The Howard Government has marked out industrial relations as one of its big reform goals in its fourth term – a term where it will enjoy the unusual luxury of a clear legislative path in the Senate.
The key question will be whether this extension of the government’s “reform” agenda which began in 1996 will be of long-term benefit to Australia’s employed and unemployed, or pave the way for Australia to follow the questionable American path of absolute flexibility of the labour market.
At its best, the American system is truly responsive to the needs of its massive and dynamic economy. Its workers are flexible, they change jobs and locations frequently; business is not bound up by complex awards and industrial procedures; wage rises are tied to productivity and very often negotiated by the business itself without recourse to unions or government commissions.
At its worst, America offers a pitiful minimum wage of $3.50 an hour, minimal extra benefits such as long-service leave or even holidays, together with no long-term government social security safety net.
The US system produces an economy which benefits the bulk of the population, and makes many people very rich, but which also locks tens of millions into the misery of merely existing in a low-paid underclass.
Indeed, the American system treats workers just like any other commodity – wages rise and fall and jobs come and go in line with “the market”.
For more than a century, Australia has adopted a different model with much greater government intervention and concern for the common good of workers.
On the other hand, the Australian system has certainly had its shortcomings, not least of which have been bloody-minded and selfish unions which have abused the system and sometimes sabotaged the economy for their own base purposes.
The task of workplace relations reform has been given to Victorian federal Liberal MP, Kevin Andrews.
There are also senior government ministers who are enthusiastic about following the American path.
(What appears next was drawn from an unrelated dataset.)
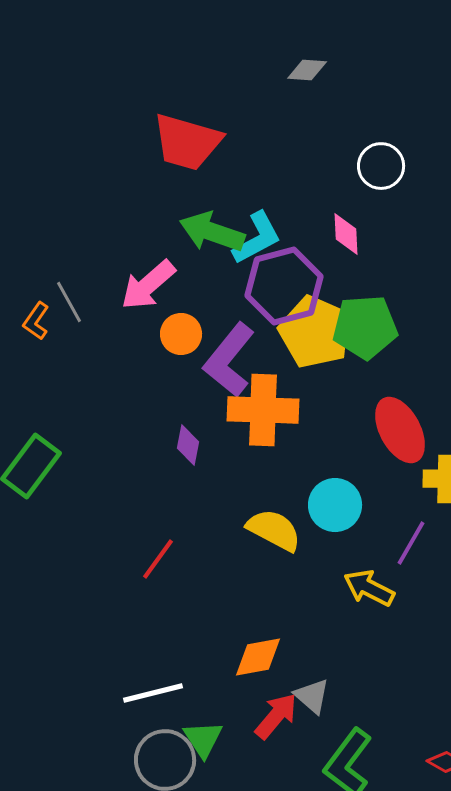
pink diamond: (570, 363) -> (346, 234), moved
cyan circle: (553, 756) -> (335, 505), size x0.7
However, Mr Andrews appeared to make a good start recently in outlining the government’s vision at a Committee for Economic Development of Australia (CEDA) gathering in Melbourne.
“The workplace relations system is inextricably linked with the social good of job creation, which in turn is a foundation and expression of human dignity,” he said.
Indeed any economic model should be predicated on the notion of the ability of people to earn a decent living and support a family.
The Australian system – for all its faults – has endeavoured to pursue that goal.
However, Mr Andrews argues that Australia’s unique system of conciliation and arbitration was born in the 20th-century and designed for “the old economy”, which was heavily regulated and protected.
“The goal of the system in 1904 was simply to conciliate and arbitrate the rights of existing employers and employees,” he said. “One hundred years later, the goals of our workplace relations system should be much broader.”
To this end, the Howard Government wants to break up the “one-size-fits-all” approach to IR. Its aims include:
- A system which reduces the barriers to employment and the costs of employment and which has as its fundamental aim the growth of Australia’s productive capacity and the provision of work for all who are capable of it.
- A system in which employers and employees are encouraged to determine their own working arrangements and hours by looking to their common interests, rather than being stuck in an adversarial system.
- A system which reduces formalities, costs, and unwarranted interference by “third parties” (i.e., unions).
- A simple and genuine safety net, rather than a complex system of prescriptive and competing regulations.
Much of what Mr Andrews is saying has substantial weight, but there are major concerns including the prospect of the elimination or cutting of the minimum wage, and award provisions such as jury duty and long-service leave.
Australia can cut wages at the lower end, but it will never be able to “compete” with China or India. It can eliminate much of the baggage of yesterday’s industrial club and streamline the system, but the idea of “an umpire” has been a welcome part of Australia’s system.
The idea of a 14-year-old shop assistant proposing an individual contract or special conditions with a mega-giant like Coles or Woolworths without the help of a union is ludicrous.
With record low industrial disputation in Australia and low unemployment, the Howard Government should be careful not to be pushed into a complete dog-eat-dog world in workplace relations.